### WORK REQUEST
Extract the listing in its entirety, keeping each line identical to the original.

### EXCERPTED RECORDS
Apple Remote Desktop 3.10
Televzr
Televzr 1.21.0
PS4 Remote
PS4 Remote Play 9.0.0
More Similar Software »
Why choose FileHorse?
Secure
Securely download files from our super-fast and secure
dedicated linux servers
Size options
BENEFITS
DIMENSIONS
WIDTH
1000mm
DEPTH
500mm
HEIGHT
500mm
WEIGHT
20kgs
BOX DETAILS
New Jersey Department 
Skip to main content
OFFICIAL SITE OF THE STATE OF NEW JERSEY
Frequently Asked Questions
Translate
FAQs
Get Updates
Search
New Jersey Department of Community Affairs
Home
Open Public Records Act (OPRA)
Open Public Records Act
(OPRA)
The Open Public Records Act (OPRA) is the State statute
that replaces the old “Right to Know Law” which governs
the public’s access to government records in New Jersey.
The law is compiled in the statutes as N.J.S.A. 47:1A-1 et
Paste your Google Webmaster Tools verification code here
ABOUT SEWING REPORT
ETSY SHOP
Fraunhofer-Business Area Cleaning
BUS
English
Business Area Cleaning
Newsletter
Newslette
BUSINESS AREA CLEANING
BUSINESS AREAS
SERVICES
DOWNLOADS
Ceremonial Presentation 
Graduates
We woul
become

### ANSWER SPACE
Apple Remote Desktop 3.10
Televzr
Televzr 1.21.0
PS4 Remote
PS4 Remote Play 9.0.0
More Similar Software »
Why choose FileHorse?
Secure
Securely download files from our super-fast and secure
dedicated linux servers
Size options
BENEFITS
DIMENSIONS
WIDTH
1000mm
DEPTH
500mm
HEIGHT
500mm
WEIGHT
20kgs
BOX DETAILS
New Jersey Department 
Skip to main content
OFFICIAL SITE OF THE STATE OF NEW JERSEY
Frequently Asked Questions
Translate
FAQs
Get Updates
Search
New Jersey Department of Community Affairs
Home
Open Public Records Act (OPRA)
Open Public Records Act
(OPRA)
The Open Public Records Act (OPRA) is the State statute
that replaces the old “Right to Know Law” which governs
the public’s access to government records in New Jersey.
The law is compiled in the statutes as N.J.S.A. 47:1A-1 et
Paste your Google Webmaster Tools verification code here
ABOUT SEWING REPORT
ETSY SHOP
Fraunhofer-Business Area Cleaning
BUS
English
Business Area Cleaning
Newsletter
Newslette
BUSINESS AREA CLEANING
BUSINESS AREAS
SERVICES
DOWNLOADS
Ceremonial Presentation 
Graduates
We woul
become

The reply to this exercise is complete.